We get to keep whatever animals we like, can even clear land and plant bigger crops if I was so inclined. That’s a bit too much work for me but I love our expanding organic garden in summer. And chickens. Farm fresh eggs are a true wonder of nature. Boil them up after a week or so in the fridge and the white part is firm and full like a soft meat. I’m an egg man and having chickens has been in the works for ages. I almost took my chances with By-Law and put some in my yard in Toronto before we moved to Cobourg. Now that we have had them a few years, I don’t think I’ll ever live in the city again if I can help it.

Looking out today, I spot a chicken stuck in the snow. We just got a dump of about a foot of soft stuff and the chickens are coming out to eat and heading right back into the coop. We have old hens, some in their egg-laying prime, a mature rooster named Little Dude, some immature hens and immature roosters, and two chickens who have just left their mother within the last two weeks or so.

I sat there admiring the chickadees dive bombing my feeder for oiled sunflower seeds. I can see two red squirrels gorging on their spillage. A group of five immature roosters and hens are hanging around in the shed, out of the wind while pecking through the gravel. Concerned red feathered hen hasn’t moved for five minutes has me mentioning it to the kids. “Looks like one of the Rhode Island Reds is stuck in the snow over the frozen pond,” I say.
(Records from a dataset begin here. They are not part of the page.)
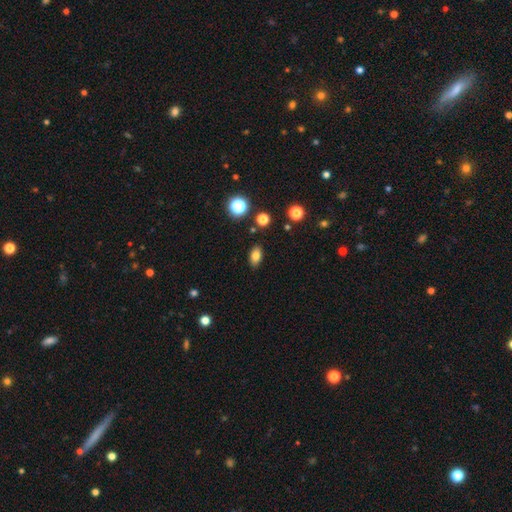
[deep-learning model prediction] Smooth or featured? smooth (80%)
How rounded? in between (87%)
Merging? none (87%)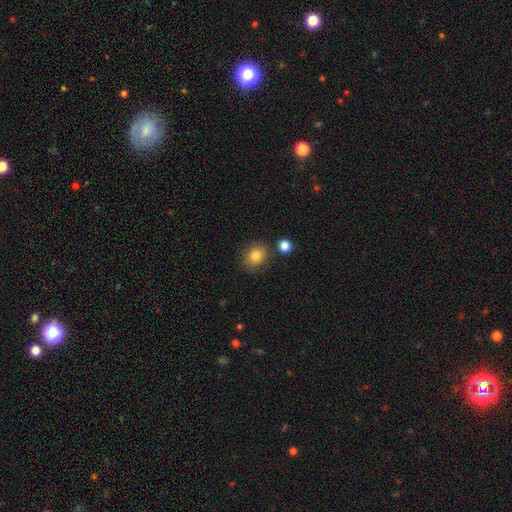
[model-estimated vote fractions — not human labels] This appears to be a smooth galaxy with no disk features (82%) that is round (62%). Merging: none (81%).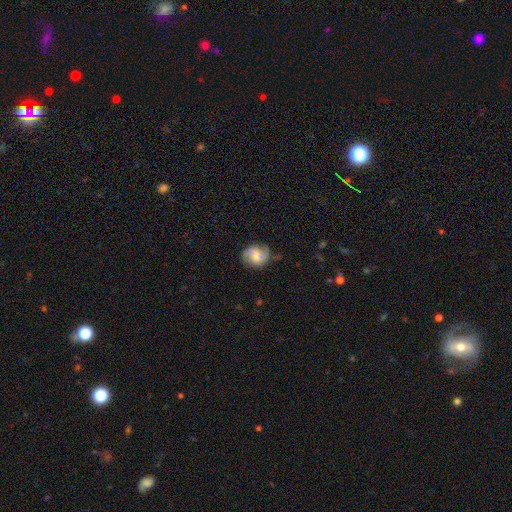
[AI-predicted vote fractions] The model was most divided on "bar": no: 45%, weak: 43%, strong: 12%. Remaining: edge-on disk — no (97%); spiral arms — yes (86%); merging — none (67%); smooth or featured — featured or disk (53%); bulge size — moderate (48%).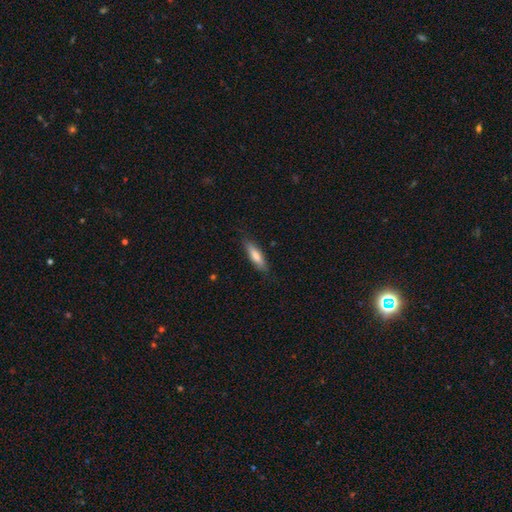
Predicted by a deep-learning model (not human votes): Overall: smooth (72%). How rounded: cigar-shaped (66%; in between 32%). Merging: none (84%).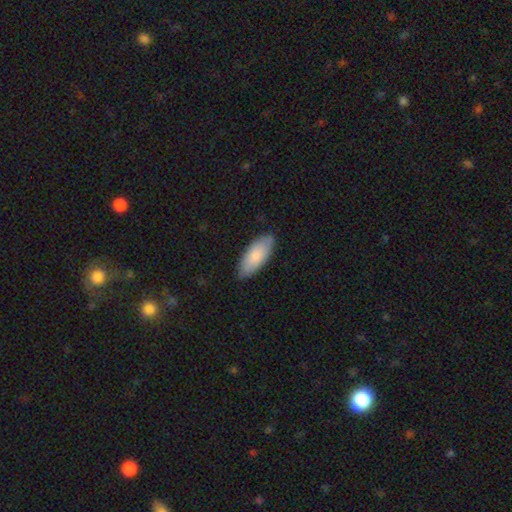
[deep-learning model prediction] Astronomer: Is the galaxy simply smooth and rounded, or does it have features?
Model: smooth — 83%.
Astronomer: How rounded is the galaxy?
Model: in between — 82%.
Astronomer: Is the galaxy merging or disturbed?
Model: none — 83%.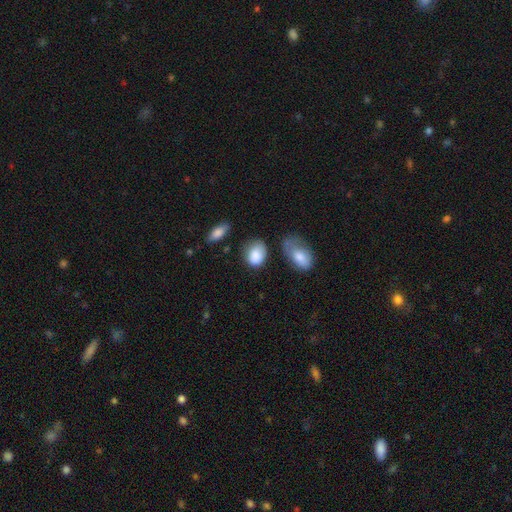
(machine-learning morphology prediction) Smooth or featured? smooth (85%)
How rounded? in between (71%)
Merging? none (47%)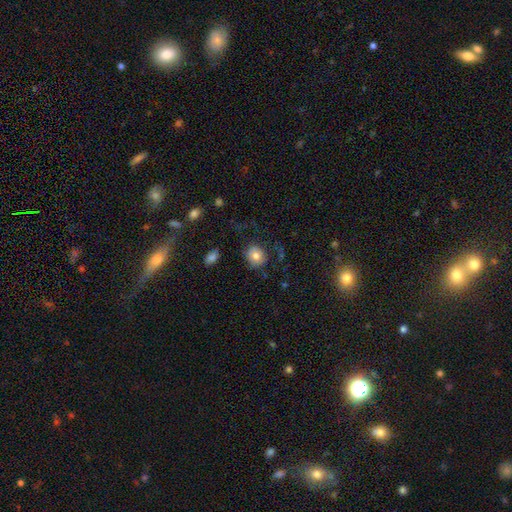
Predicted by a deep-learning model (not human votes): Smooth or featured?
  - smooth: 76% *
  - featured or disk: 15%
  - star or artifact: 9%
How rounded?
  - round: 76% *
  - in between: 23%
  - cigar-shaped: 1%
Merging?
  - none: 78% *
  - minor disturbance: 15%
  - major disturbance: 5%
  - merger: 2%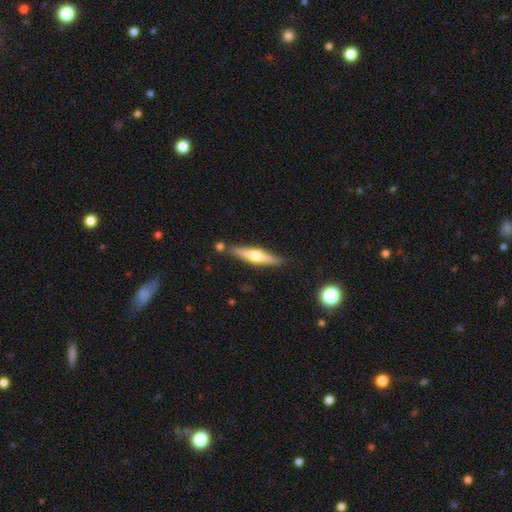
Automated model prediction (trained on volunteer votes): Smooth or featured?
  - featured or disk: 59% *
  - smooth: 36%
  - star or artifact: 6%
Edge-on disk?
  - yes: 96% *
  - no: 4%
Edge-on bulge?
  - rounded: 91% *
  - boxy: 5%
  - none: 4%
Merging?
  - none: 83% *
  - minor disturbance: 10%
  - merger: 5%
  - major disturbance: 2%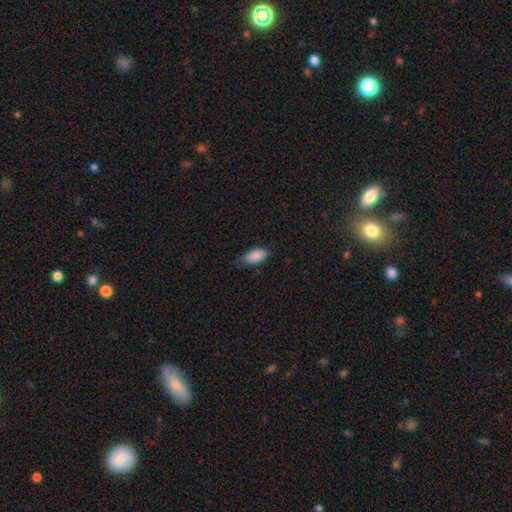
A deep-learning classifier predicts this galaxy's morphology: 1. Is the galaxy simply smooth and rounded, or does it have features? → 88% smooth, 7% star or artifact, 5% featured or disk.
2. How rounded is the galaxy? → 93% in between, 4% cigar-shaped, 3% round.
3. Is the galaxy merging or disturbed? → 59% none, 34% minor disturbance, 6% major disturbance, 1% merger.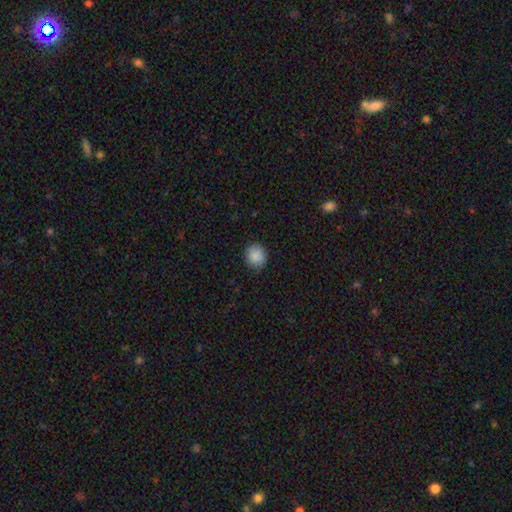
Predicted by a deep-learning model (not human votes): smooth-or-featured: smooth: 88% | star or artifact: 8% | featured or disk: 4%
  how-rounded: round: 79% | in between: 20% | cigar-shaped: 1%
  merging: none: 86% | minor disturbance: 10% | major disturbance: 2% | merger: 1%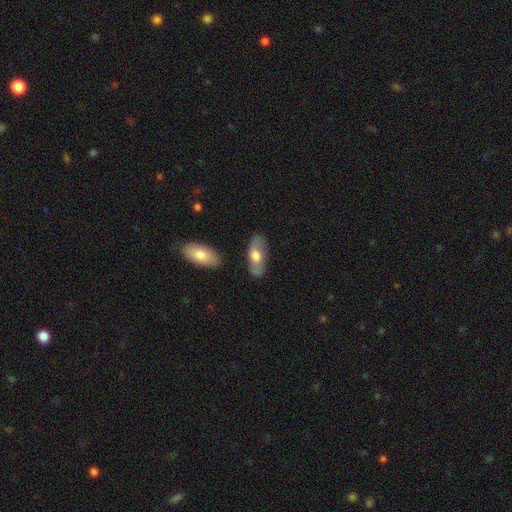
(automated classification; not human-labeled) Smooth or featured: smooth — 57% (featured or disk — 38%)
How rounded: in between — 85% (cigar-shaped — 12%)
Merging: none — 79% (minor disturbance — 14%)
The kids are curious and quickly pull up a bench beside me —one I salvaged from my dad’s place, from the same set of benches where my nine brothers and sisters and I sat as children—and hop up to see. They see it out at the frozen over pond. It doesn’t move, 15 minutes.

“Who wants to go get that chicken and check on it? ” I say. Nothing. It’s a cold day, bitter cold. I paraphrase the same message. Nothing. “Who will go?” I repeat, getting specific. Nothing.

“I will give you ten cents” I say, remembering I picked up an American dime up off the floor somewhere in the house that morning. I pulled it out of my pocket and slap it down on the counter, at least as much as a dime slaps.

Mild interest.

“Which one of you will go and RESCUE that chicken & SAVE ITS LIFE?”

“I WILL,” says the boy. “I WILL TOO,” says daughter. “I’m a SUPERHERO,” adds the boy. I just needed the right wording looks like.

I help them get dressed. By now, their collective enthusiasm has turned competitive, each trying to get out the door before the other and be the one who rescues the chicken. I hold them back by the jacket sleeves and make sure they are adequately dressed. Off they go. I return to my window.

They race the fifty or so feet to the bird. It remains still, unusual for a chicken. Charlie picks it up gently and on the way to the coop Howie takes over. I see them put it back with the others. I’d be out later with the snowblower to give the birds a better run but had shoveled some space that morning during feeding.

Ten minutes later, there’s Howie walking around with the red hen. They are returning to the house and the boy still has a bird cradled in his arms. When they get inside, I realize it’s a different red hen. They found her in trouble and knew to bring her in. It’s one of the new birds and she’s in trouble alright, ice has formed on her feet. She’s immobile but blinking.

Missus steps in and dons her gloves. She’s not optimistic. I think it’s good for the kids and so, as a team they attend to the stricken member of the flock. She’s blistered up bad. Missus predicts her feet could turn black and fall off. I remind her of Daphne.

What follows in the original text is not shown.